Perhaps his weirdest effort was the morning he boarded the District-line tube at Wimbledon, which was beginning its journey and was sparsely filled. Wearing heavy dark glasses, as though he was blind, he clutched a pianola-roll in his hands, ‘reading it’. He had his right foot encased in a huge bandage, as if he had gout, and he placed a stack of large parcels on the empty seat next to him. As the train began its journey, it steadily filled with rush-hour passengers. By the time it got to Gloucester Road, there were many strap-hangers and others crammed by the doors. The ‘blind man’s’ parcels remained beside him, taking up the empty seat; the British, forever courteous and sympathetic, said nothing and clutched straps when they found no place to sit.

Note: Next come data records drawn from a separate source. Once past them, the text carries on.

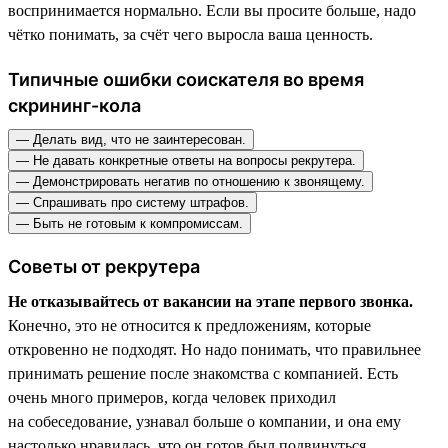
воспринимается нормально. Если вы просите больше, надо
чётко понимать, за счёт чего выросла ваша ценность.
Типичные ошибки соискателя во время
скрининг-кола
— Делать вид, что не заинтересован.
— Не давать конкретные ответы на вопросы рекрутера.
— Демонстрировать негатив по отношению к звонящему.
— Спрашивать про систему штрафов.
— Быть не готовым к компромиссам.
Советы от рекрутера
Не отказывайтесь от вакансии на этапе первого звонка.
Конечно, это не относится к предложениям, которые
откровенно не подходят. Но надо понимать, что правильнее
принимать решение после знакомства с компанией. Есть
очень много примеров, когда человек приходил
на собеседование, узнавал больше о компании, и она ему
настолько нравилась, что он готов был подвинуться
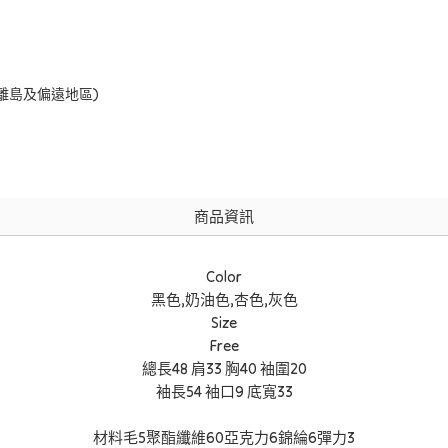
括離島及偏遠地區)
商品資訊
Color
黑色,奶油色,杏色,灰色
Size
Free
總長48 肩33 胸40 袖圍20
袖長54 袖口9 底寬33
材料毛5聚酯纖維60亞克力6錦綸6彈力3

Two stations on, a ‘German’ entered the compartment, pushing his way through to where Barry sat. He had on lederhosen, hob-nailed hiking boots and a Tyrolean hat. Under his arm he carried a copy of Die Welt. Grasping the strap over the empty seat he started muttering loudly about parcels taking up room unnecessarily. The blind Barry ignored him and went on ‘reading’ his Braille, lips moving.
At last the German hiker could contain himself no more. Shouting “Donner und Blitzen!” he savagely kicked the blind man’s bandage-encased foot, then angrily pushed his way out of the tube train. There were cries of sympathy, people asking Humphries if he was all right. He held a shaky hand in the air and said: “Forgive him. He is German.” Then he went on with his ‘reading’.
By now his Dame Edna Everage had made Barry rich and famous; the fame bringing with it an increasingly serious problem with the bottle. Roy Dickens, an English freelance photographer I worked with, had become bewitched by him and became his drinking companion. It was a nerve-wracking idolatry, because the ‘happier’ Humphries became, the worse became his jokes. He carried with him an early-model, dark red Qantas in-flight plastic hold-all that every flight passenger was given years ago. When he got drunk, it was Dickens’ job to make sure it wasn’t left behind in the last pub. One afternoon as they lurched out of a taxi in Fleet Street to go to yet one more pub, Dickens, carrying Humphries’ red bag walked a little way ahead. There was a shrill cry behind him. It was Humphries. “THIEF! STOP THAT THIEF! HE HAS MY BAG!”
Even sober, which was becoming a rare occasion, Barry’s humour was sometimes embarrassing. He’d got the part of a wandering troubadour in a West End musical, ‘Maggie May’ and had given me two tickets. Dressed as a tramp in the Lionel Bart operetta, he carried a drum on his back, cymbals between his knees and a mouth-organ wired in front of his mouth. He was to open the show, and as the curtain went up there was Humphries, eyes gleaming, making a discordant racket with his one-man band. Then he spotted me and a friend in the front row. “Jeez, that’s Des sitting there! How ya goin’ Des?” The audience roared with laughter as I tried to lose myself in my seat.